+++ EXERCISE MATERIALS

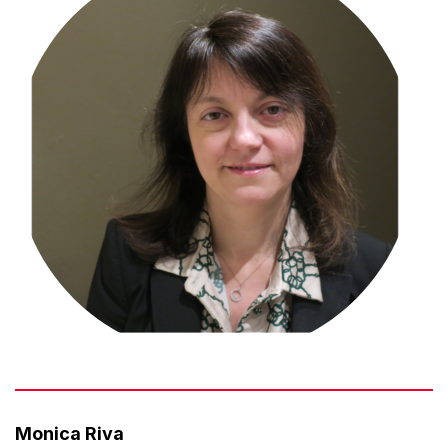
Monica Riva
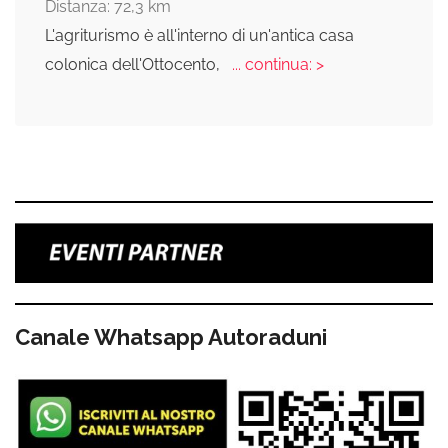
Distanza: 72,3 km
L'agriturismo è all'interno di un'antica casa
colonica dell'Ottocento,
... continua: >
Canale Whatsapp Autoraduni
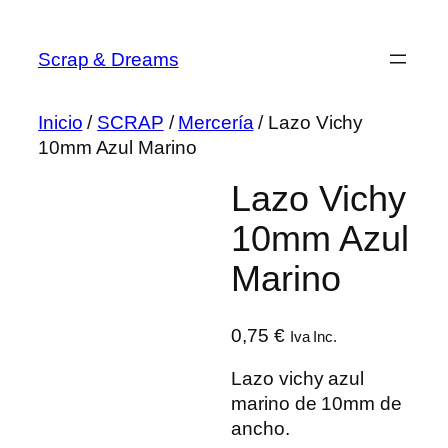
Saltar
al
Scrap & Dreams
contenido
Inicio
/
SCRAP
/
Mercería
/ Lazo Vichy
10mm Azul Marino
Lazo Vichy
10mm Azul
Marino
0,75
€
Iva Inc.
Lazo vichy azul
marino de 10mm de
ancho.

++++++
+++ EXERCISE MATERIALS

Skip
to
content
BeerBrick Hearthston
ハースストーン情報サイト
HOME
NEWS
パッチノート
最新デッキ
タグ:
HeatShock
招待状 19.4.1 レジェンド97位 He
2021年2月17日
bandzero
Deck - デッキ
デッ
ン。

++++++

WORK REQUIRED: In the entries above, some lines hold the string "Lazo". Copy each of them.

EXERCISE RESPONSE:
/ Lazo Vichy
Lazo Vichy
Lazo vichy azul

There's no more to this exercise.